I have a Win32 function which I need to port to iOS:
// Loads UTF-8 file and converts to a UTF-16 string
bool LoadUTF8File(char const *filename, wstring &str)
{
size_t size;
bool rc = false;
void *bytes = LoadFile(filename, &size);
if(bytes != 0)
{
int len = MultiByteToWideChar(CP_UTF8, 0, (LPCCH)bytes, size, 0, 0);
if(len > 0)
{
str.resize(len + 1);
MultiByteToWideChar(CP_UTF8, 0, (LPCCH)bytes, size, &str[0], len);
str[len] = '\0';
rc = true;
}
delete[] bytes;
}
return rc;
}
// LoadFile returns the loaded file as a block of memory
// There is a 3 byte BOM which MultiByteToWideChar seems to ignore
// The text in the file is encoded as UTF-8
I'm using C++ for this, rather than Objective C, and I've been trying to use mbstowcs and _mbstowcs_l. They don't seem to behave in the same way as MultiByteToWideChar. For example, the accented character at the end of the word attaché is not being correctly converted (the Win32 version correctly converts it). Is there a 'UTF-8 to UTF-16' function in the standard libraries somewhere?

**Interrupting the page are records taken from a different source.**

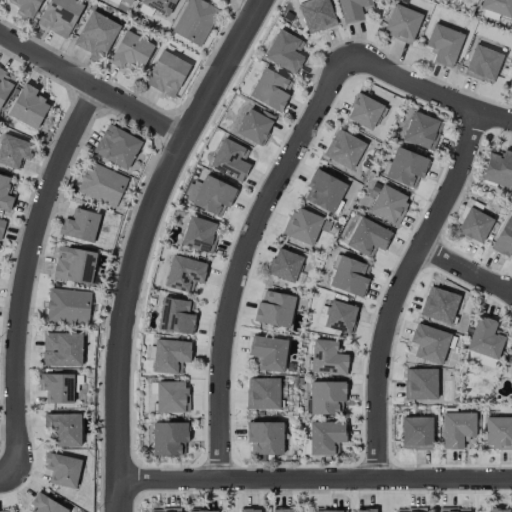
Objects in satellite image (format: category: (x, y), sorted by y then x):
building: (128, 1)
building: (159, 5)
building: (497, 6)
building: (25, 8)
building: (353, 9)
building: (316, 15)
building: (59, 16)
building: (194, 21)
building: (402, 23)
building: (96, 34)
building: (443, 44)
building: (130, 51)
building: (284, 51)
building: (482, 63)
building: (166, 73)
building: (5, 83)
building: (510, 83)
road: (91, 86)
building: (270, 89)
road: (428, 91)
building: (28, 106)
building: (364, 111)
building: (254, 125)
building: (420, 129)
building: (116, 146)
building: (344, 149)
building: (13, 150)
building: (229, 160)
building: (405, 167)
building: (498, 168)
building: (101, 184)
building: (324, 191)
building: (4, 193)
building: (211, 194)
building: (388, 204)
building: (1, 225)
building: (79, 225)
building: (302, 225)
building: (474, 225)
building: (198, 233)
building: (367, 237)
building: (504, 238)
road: (140, 242)
road: (242, 254)
building: (74, 264)
building: (285, 264)
road: (466, 269)
building: (183, 273)
road: (25, 274)
building: (348, 276)
road: (401, 290)
building: (439, 304)
building: (67, 306)
building: (274, 308)
building: (175, 316)
building: (337, 316)
building: (485, 337)
building: (430, 343)
building: (62, 349)
building: (268, 352)
building: (169, 354)
building: (327, 357)
building: (420, 383)
building: (56, 387)
building: (262, 393)
building: (171, 396)
building: (326, 396)
building: (63, 428)
building: (457, 428)
building: (416, 432)
building: (497, 432)
building: (325, 436)
building: (168, 437)
building: (265, 437)
building: (62, 469)
road: (8, 473)
road: (314, 479)
building: (44, 504)
building: (282, 509)
building: (410, 509)
building: (453, 509)
building: (498, 509)
building: (6, 510)
building: (165, 510)
building: (205, 510)
building: (248, 510)
building: (329, 510)
building: (365, 510)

Does the Win32 version have a bug in it which I'm not noticing?
The length returned from MultiByteToWideChar is less than the length return from mbstowcs.
Weirdly, in this small test case
char *p = "attaché";
wstring str;
size_t size = strlen(p);
setlocale(LC_ALL, "");
int len = mbstowcs(null, p, size);
if(len > 0)
{
str.resize(len + 1);
mbstowcs(&str[0], p, size);
str[len] = '\0';
}
TRACE(L"%s\n", str.c_str());
len = MultiByteToWideChar(CP_UTF8, 0, p, size, null, 0);
if(len > 0)
{
str.resize(len + 1);
MultiByteToWideChar(CP_UTF8, 0, p, size, &str[0], len);
str[len] = '\0';
}
TRACE(L"%s\n", str.c_str());
I get the correct output from mbcstowcs and MultiByteToWideChar erroneously converts the last character into 65533 (REPLACEMENT_CHARACTER). Now I'm confused...